» WHAT TO WORK ON:
Take the line with "Michelle DeNeui, Finance Officer" as the first line and the last line of the data as the final one. Write out those lines exactly, and no others.

Stored data:
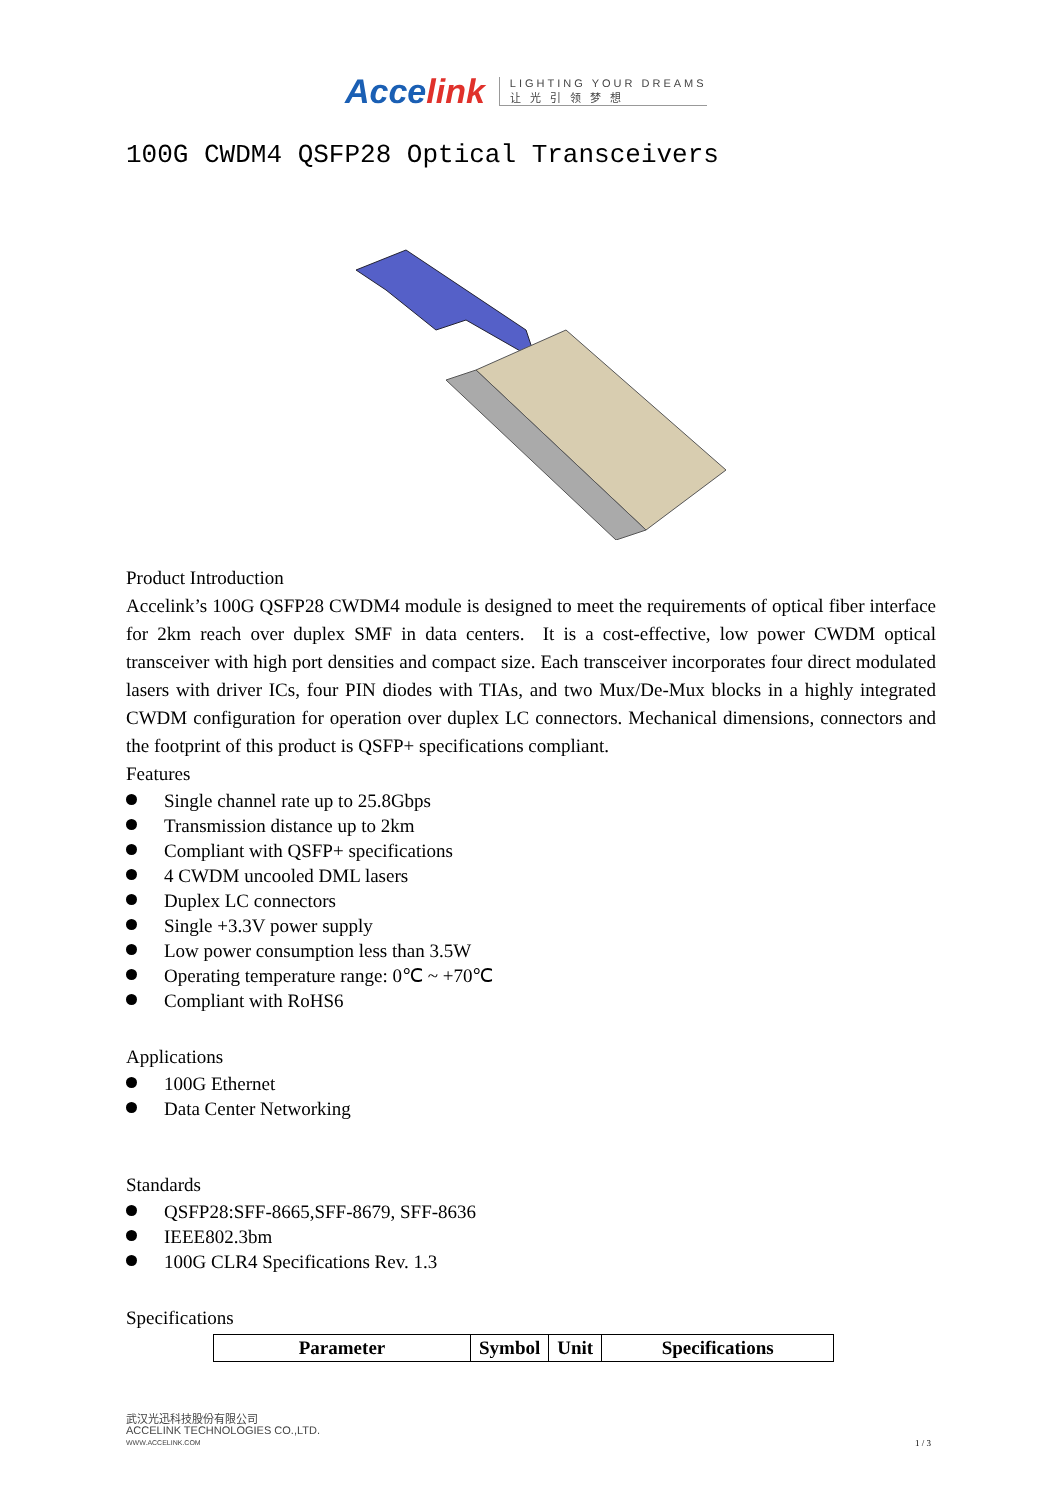Accelink
LIGHTING YOUR DREAMS
让 光 引 领 梦 想
100G CWDM4 QSFP28 Optical Transceivers
Product Introduction
Accelink’s 100G QSFP28 CWDM4 module is designed to meet the requirements of optical fiber interface for 2km reach over duplex SMF in data centers. It is a cost-effective, low power CWDM optical transceiver with high port densities and compact size. Each transceiver incorporates four direct modulated lasers with driver ICs, four PIN diodes with TIAs, and two Mux/De-Mux blocks in a highly integrated CWDM configuration for operation over duplex LC connectors. Mechanical dimensions, connectors and the footprint of this product is QSFP+ specifications compliant.
Features
Single channel rate up to 25.8Gbps
Transmission distance up to 2km
Compliant with QSFP+ specifications
4 CWDM uncooled DML lasers
Duplex LC connectors
Single +3.3V power supply
Low power consumption less than 3.5W
Operating temperature range: 0℃ ~ +70℃
Compliant with RoHS6
Applications
100G Ethernet
Data Center Networking
Standards
QSFP28:SFF-8665,SFF-8679, SFF-8636
IEEE802.3bm
100G CLR4 Specifications Rev. 1.3
Specifications
| Parameter | Symbol | Unit | Specifications |
| --- | --- | --- | --- |
武汉光迅科技股份有限公司
ACCELINK TECHNOLOGIES CO.,LTD.
WWW.ACCELINK.COM
1 / 3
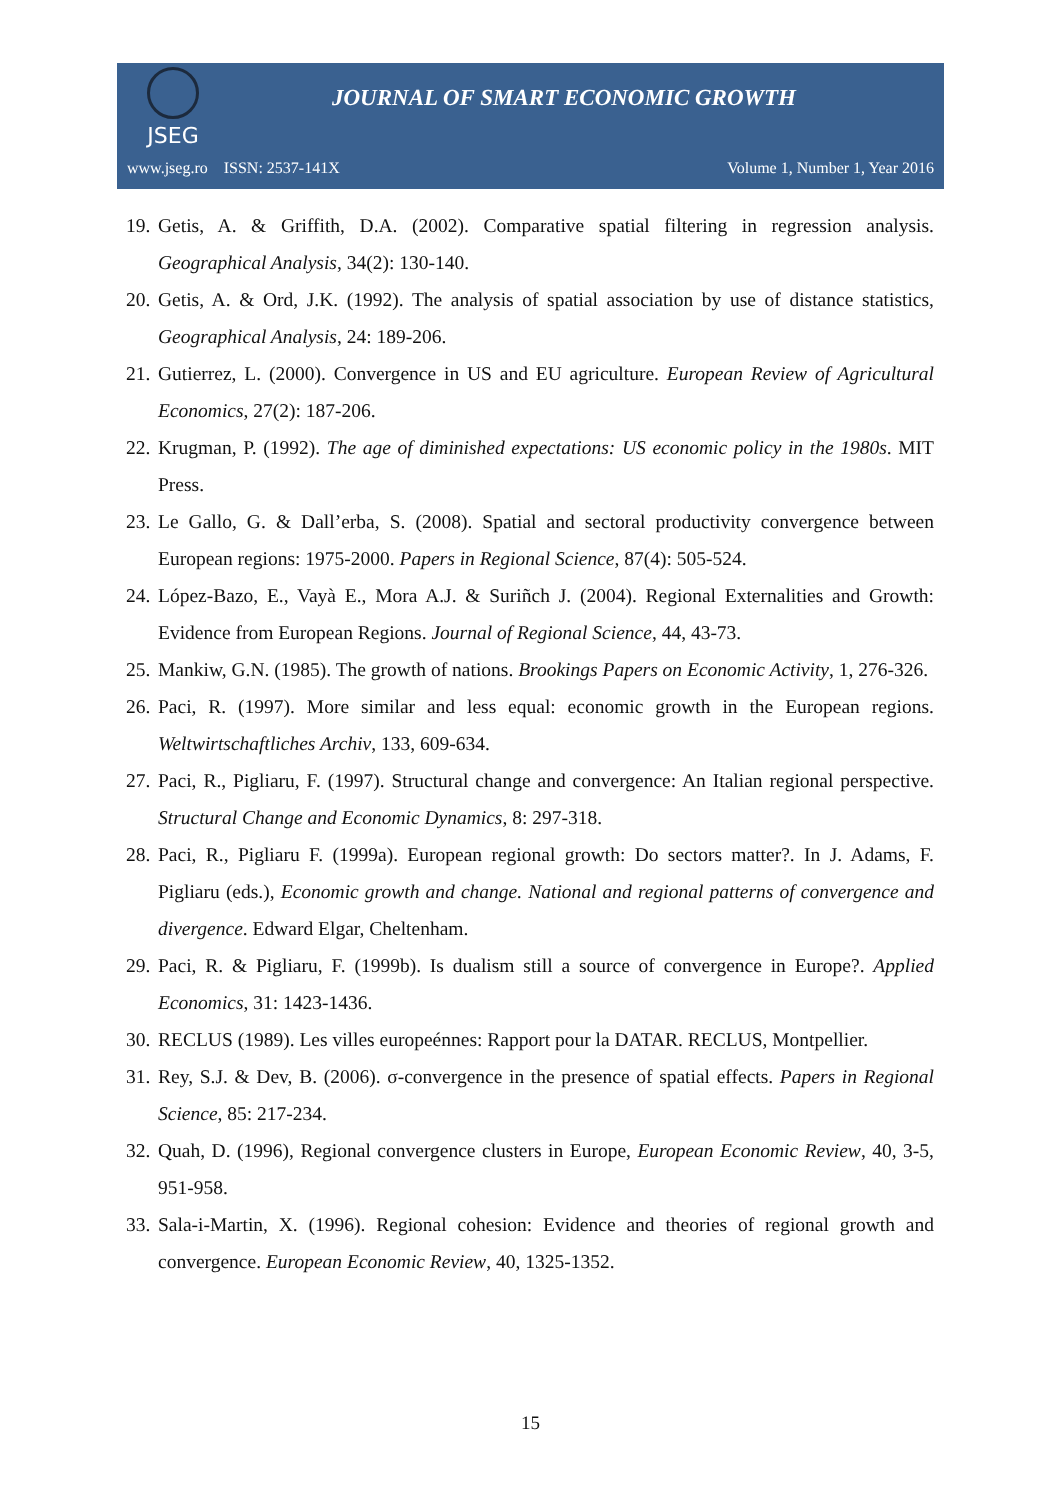JSEG
JOURNAL OF SMART ECONOMIC GROWTH
www.jseg.ro ISSN: 2537-141X Volume 1, Number 1, Year 2016
19. Getis, A. & Griffith, D.A. (2002). Comparative spatial filtering in regression analysis. Geographical Analysis, 34(2): 130-140.
20. Getis, A. & Ord, J.K. (1992). The analysis of spatial association by use of distance statistics, Geographical Analysis, 24: 189-206.
21. Gutierrez, L. (2000). Convergence in US and EU agriculture. European Review of Agricultural Economics, 27(2): 187-206.
22. Krugman, P. (1992). The age of diminished expectations: US economic policy in the 1980s. MIT Press.
23. Le Gallo, G. & Dall’erba, S. (2008). Spatial and sectoral productivity convergence between European regions: 1975-2000. Papers in Regional Science, 87(4): 505-524.
24. López-Bazo, E., Vayà E., Mora A.J. & Suriñch J. (2004). Regional Externalities and Growth: Evidence from European Regions. Journal of Regional Science, 44, 43-73.
25. Mankiw, G.N. (1985). The growth of nations. Brookings Papers on Economic Activity, 1, 276-326.
26. Paci, R. (1997). More similar and less equal: economic growth in the European regions. Weltwirtschaftliches Archiv, 133, 609-634.
27. Paci, R., Pigliaru, F. (1997). Structural change and convergence: An Italian regional perspective. Structural Change and Economic Dynamics, 8: 297-318.
28. Paci, R., Pigliaru F. (1999a). European regional growth: Do sectors matter?. In J. Adams, F. Pigliaru (eds.), Economic growth and change. National and regional patterns of convergence and divergence. Edward Elgar, Cheltenham.
29. Paci, R. & Pigliaru, F. (1999b). Is dualism still a source of convergence in Europe?. Applied Economics, 31: 1423-1436.
30. RECLUS (1989). Les villes europeénnes: Rapport pour la DATAR. RECLUS, Montpellier.
31. Rey, S.J. & Dev, B. (2006). σ-convergence in the presence of spatial effects. Papers in Regional Science, 85: 217-234.
32. Quah, D. (1996), Regional convergence clusters in Europe, European Economic Review, 40, 3-5, 951-958.
33. Sala-i-Martin, X. (1996). Regional cohesion: Evidence and theories of regional growth and convergence. European Economic Review, 40, 1325-1352.
15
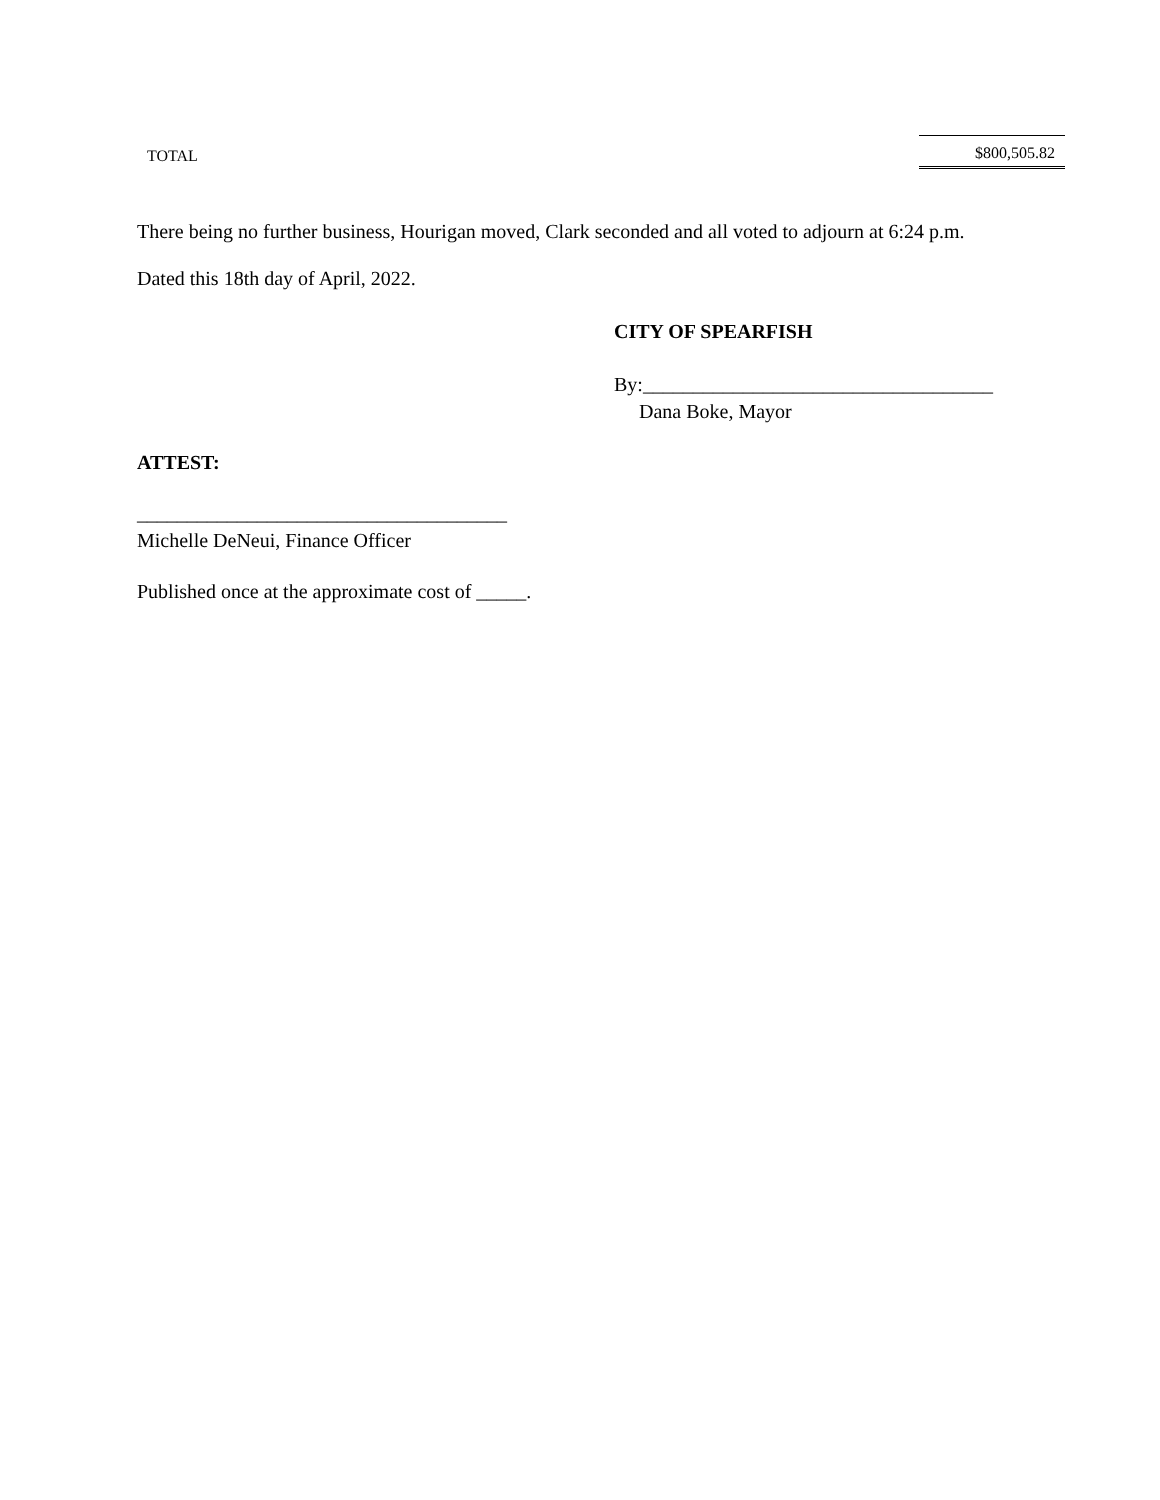| TOTAL | $800,505.82 |
There being no further business, Hourigan moved, Clark seconded and all voted to adjourn at 6:24 p.m.
Dated this 18th day of April, 2022.
CITY OF SPEARFISH
By:___________________________________
Dana Boke, Mayor
ATTEST:
_____________________________________
Michelle DeNeui, Finance Officer
Published once at the approximate cost of _____.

» EXPECTED OUTPUT:
Michelle DeNeui, Finance Officer
Published once at the approximate cost of _____.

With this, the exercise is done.